Reproduce word for word the entire text below about the Welsh Affairs Committee's letter on veterinary laboratory services in Wales.

Passage to read
=-=-=-=-=
Welsh Affairs Committee writes letter of concern to farming minister seeking further assurances on veterinary laboratory services in Wales.
The Welsh Affairs Committee has today written to James Paice MP, Minister of State for Agriculture and Food at Defra, expressing ongoing concerns about the impact of the proposed closure of some veterinary laboratory facilities in Wales. The Committee has been inquiring into the future of the Animal Health and Veterinary Laboratories Agency (AHVLA) regional laboratories in Wales, following the announcement by AHVLA regarding the proposed discontinuation of laboratory services in Aberystwyth and Carmarthen.
Chair of the Committee David T.C. Davies MP, said:
"In November 2011, the Welsh Affairs Committee invited written evidence on the future of the Animal Health and Veterinary Laboratories Agency (AHVLA) regional laboratories in Wales, at Carmarthen and Aberystwyth. We also held two evidence sessions in November, and visited the AHVLA laboratory in Carmarthen, where we spoke to staff from both sites.
=-=-=-=-=
Exercise data
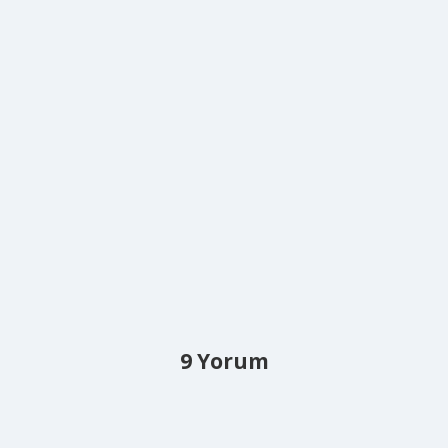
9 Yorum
=-=-=-=-=
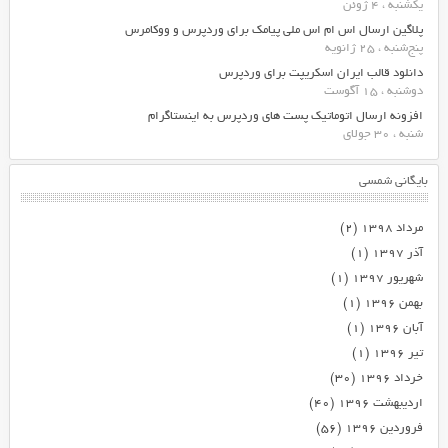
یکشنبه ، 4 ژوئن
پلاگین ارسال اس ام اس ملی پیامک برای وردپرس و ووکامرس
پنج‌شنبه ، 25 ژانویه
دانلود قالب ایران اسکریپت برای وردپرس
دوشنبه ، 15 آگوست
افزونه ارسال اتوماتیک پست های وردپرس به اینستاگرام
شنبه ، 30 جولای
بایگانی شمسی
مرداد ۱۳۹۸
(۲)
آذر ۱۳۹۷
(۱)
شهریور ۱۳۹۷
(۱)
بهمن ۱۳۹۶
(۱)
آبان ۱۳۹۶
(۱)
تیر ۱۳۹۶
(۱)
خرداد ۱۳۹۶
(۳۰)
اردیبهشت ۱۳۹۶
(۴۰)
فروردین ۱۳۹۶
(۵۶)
=-=-=-=-=
Response to this exercise
Welsh Affairs Committee writes letter of concern to farming minister seeking further assurances on veterinary laboratory services in Wales.
The Welsh Affairs Committee has today written to James Paice MP, Minister of State for Agriculture and Food at Defra, expressing ongoing concerns about the impact of the proposed closure of some veterinary laboratory facilities in Wales. The Committee has been inquiring into the future of the Animal Health and Veterinary Laboratories Agency (AHVLA) regional laboratories in Wales, following the announcement by AHVLA regarding the proposed discontinuation of laboratory services in Aberystwyth and Carmarthen.
Chair of the Committee David T.C. Davies MP, said:
"In November 2011, the Welsh Affairs Committee invited written evidence on the future of the Animal Health and Veterinary Laboratories Agency (AHVLA) regional laboratories in Wales, at Carmarthen and Aberystwyth. We also held two evidence sessions in November, and visited the AHVLA laboratory in Carmarthen, where we spoke to staff from both sites.